The involvement of CTGF in tumorigenesis has been examined by several other investigators. Individuals whose gastric carcinoma expressed a high level of CTGF had significantly lower survival rates than those with a low CTGF expression [22]. However, it was noted that patients with lung [23], breast [24], and gallbladder [25] cancers, as well as cartilaginous malignancies [9], whose tumors had high CTGF expression, had significantly better survivals. These data suggest that the role of CTGF in tumor progression depends on the tumor type.

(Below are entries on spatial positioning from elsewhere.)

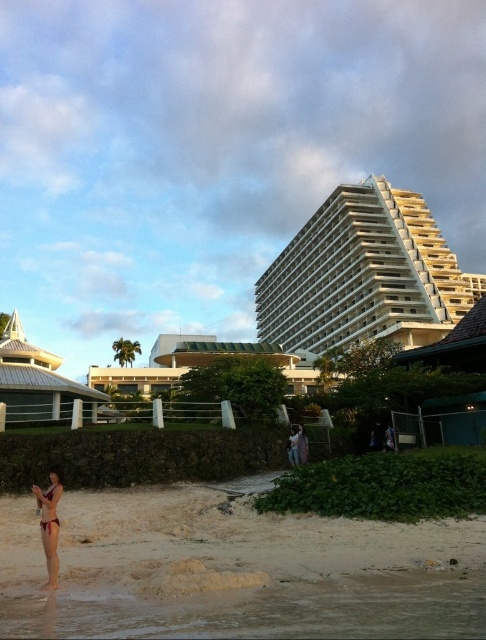
You are standing at the center of the beach scene. Which direction should you walk to reach the beige sand at lower left?

The beige sand at lower left is located at point (x=236, y=570), so you should walk towards the lower left direction to reach it.

You are a photographer trying to capture the white textured dome at left and the matte pink bikini at lower left in the same frame. Based on their positions, which object should you focus on first to ensure both are in the shot?

The white textured dome at left is positioned on the left side of matte pink bikini at lower left, so you should focus on the white textured dome at left first to ensure both objects are within the frame.

You are standing on the beach and want to place a small bucket between the beige sand at lower left and the dark red bikini at lower left. Which object should you place the bucket closer to so that it doesn

The beige sand at lower left is wider than the dark red bikini at lower left, so you should place the bucket closer to the dark red bikini at lower left to ensure it fits within the space between them.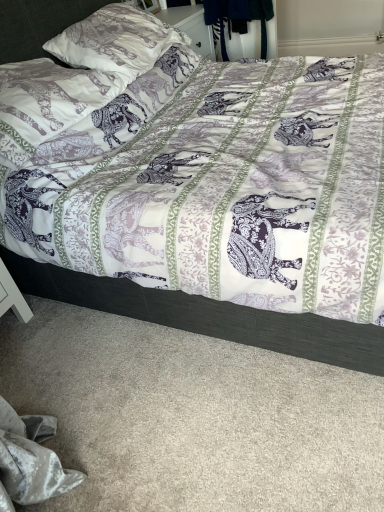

Cancer cells have a growth advantage compared to their normal counterparts because they often have decreased apoptosis allowing them to remain in the proliferation pool. As shown in Fig. 4, the apoptotic pathway appears to be very aberrant when the expression of CTGF in PTC cells was silenced. Recently, Wang et al. reported that CTGF expression was associated with Bcl-xl expression and weak chemotherapy response in breast cancer patients, while overexpression of CTGF caused breast cancer cells to become drug resistant through upregulation of Bcl-xl/cIAP1 [14]. In this study, we found that knockdown of CTGF also dramatically induced activation of caspase pathway.

Taken together, our findings suggest that prominent level of CTGF provides PTC cells oncogenic activities and drug resistance. At the same time, our study helps explain why high expression of CTGF is observed in PTC samples and identifies CTGF as a therapeutic target.